In its most recent legal argument, the city has filed a report written by the expert hired during the summer to redraw the maps.
MORE: Appeals court denies motion to stay judge’s order that struck down redrawn district map
Dr. Doug Johnson has worked for more than 200 communities to make maps of their districts, including the state of Florida.
In his report, Johnson disputes the claim that race was a main factor in how the districts were drawn. Johnson said at no time during my engagement with the city did I use any euphemistic terms as code for racial considerations.
Last month, a judge threw out the recently-drawn city council and school board district map after plaintiffs alleged the maps were unconstitutionally gerrymandered by race and diminished the voices of Black voters. In the ruling, the judge found there was “a compelling case that race was the predominant factor in the drawing of the Challenged Districts,” and that the shape of the districts was “dictated by race.”
Johnson said he never used the terms “rural” or “urban” as code words for white and black.
Rather, when he was describing an area that was “rural”, he said he referred to areas with less-dense housing patterns and significantly lower population per square mile in comparison to other parts of the city.

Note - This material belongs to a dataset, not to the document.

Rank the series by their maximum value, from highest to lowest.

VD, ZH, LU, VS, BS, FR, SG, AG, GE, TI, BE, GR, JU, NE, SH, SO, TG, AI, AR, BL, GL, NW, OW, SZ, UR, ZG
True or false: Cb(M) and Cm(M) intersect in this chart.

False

He then provided this example: “In fact, I regularly considered and described the riverfront region and the greater Argyle Forest area as urban areas. Neither area is even close to majority-Black. Similarly, the Riverside Historic District is clearly urban and not even close to majority-Black.”
Johnson said political make-up was considered when determining where council borders would be and noted that, “I do not believe that political affiliation is a proxy for race in Jacksonville.”

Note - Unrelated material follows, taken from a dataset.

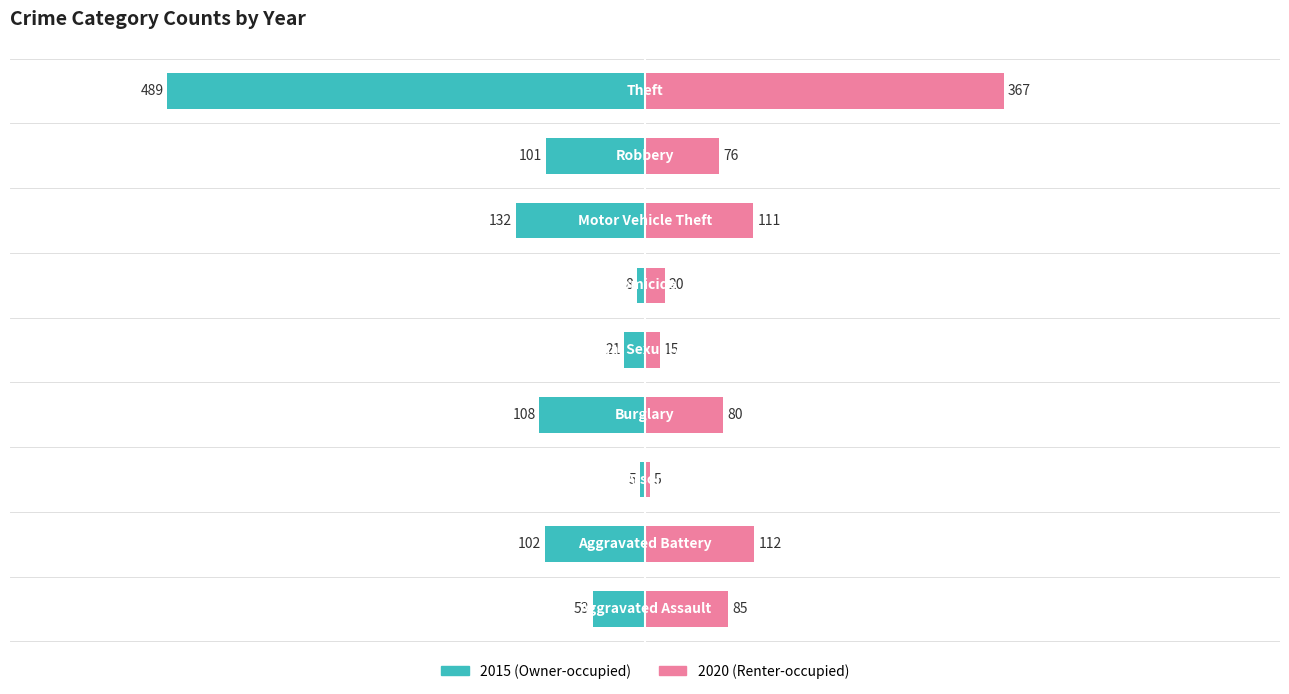

What is the value of the 2020 bar at the 8th from the left?

76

Then he explained his methodology, writing, “In Jacksonville, 55% of registered Democrats are African American. In addition, only 80% of African Americans registered to vote are registered Democrats, which is below the national levels measured by the Pew Foundation.”
He also takes issue with the data used by the plaintiffs which relied more on information from Miami-Dade and the City of Miami than Jacksonville.
The next hearing is scheduled for next Friday, Dec. 9. At that time Dr. Johnson is expected to appear and will be questioned about this report.
To read the entire response, click here.
The judge has set a Dec. 28 deadline for a new map to be approved, and elections officials have real concerns over the lawsuit and what’s going to happen. That’s because we’ve got anelection coming up in the spring and many be voting and we may not know what district we’re actually in. And that’s what has to be decided soon.
The Jacksonville Branch of the NAACP and others have filed their objections to the city’s remedial maps and proposed three maps of their own, designated P1, P2 and P3 (see below).
Ben Frazier of the Northside Coalition, one of the plaintiffs in this case, had plenty to say about Johnson.
“They got this guy from out of state, they’re paying him big bucks to lie for them. That’s what they are paying this man for. Dr. Johnson is the city’s puppet clear and simple,” Frazier said. “And they are in fact, paying him to dance. And Dr. Johnson is dancing all the way to the bank. He knows nothing about Myrtle Avenue. Nothing about Moncrief. And I would venture to guess by reading his declaration that the clear indication is that he doesn’t know jack about Jacksonville either.”
He also said that the city council “has failed to cure the gerrymander, as directed by the judge. They have failed to do what the judge asked them to do. All they’re doing is marching back and trying to confuse people with this baloney.”
The plaintiffs say maps P1 and P2 better follow major geographical boundaries and create districts that are “compact and contiguous so that people of the city are adequately represented.”
As for map P3, the plaintiffs say, it “cures the most egregious violations, by not stripping Black residents from District 14 and not packing them into other districts.”
The plaintiffs argue the judge should reject the city’s remedial map and choose one of the alternatives until there is a final order in the case.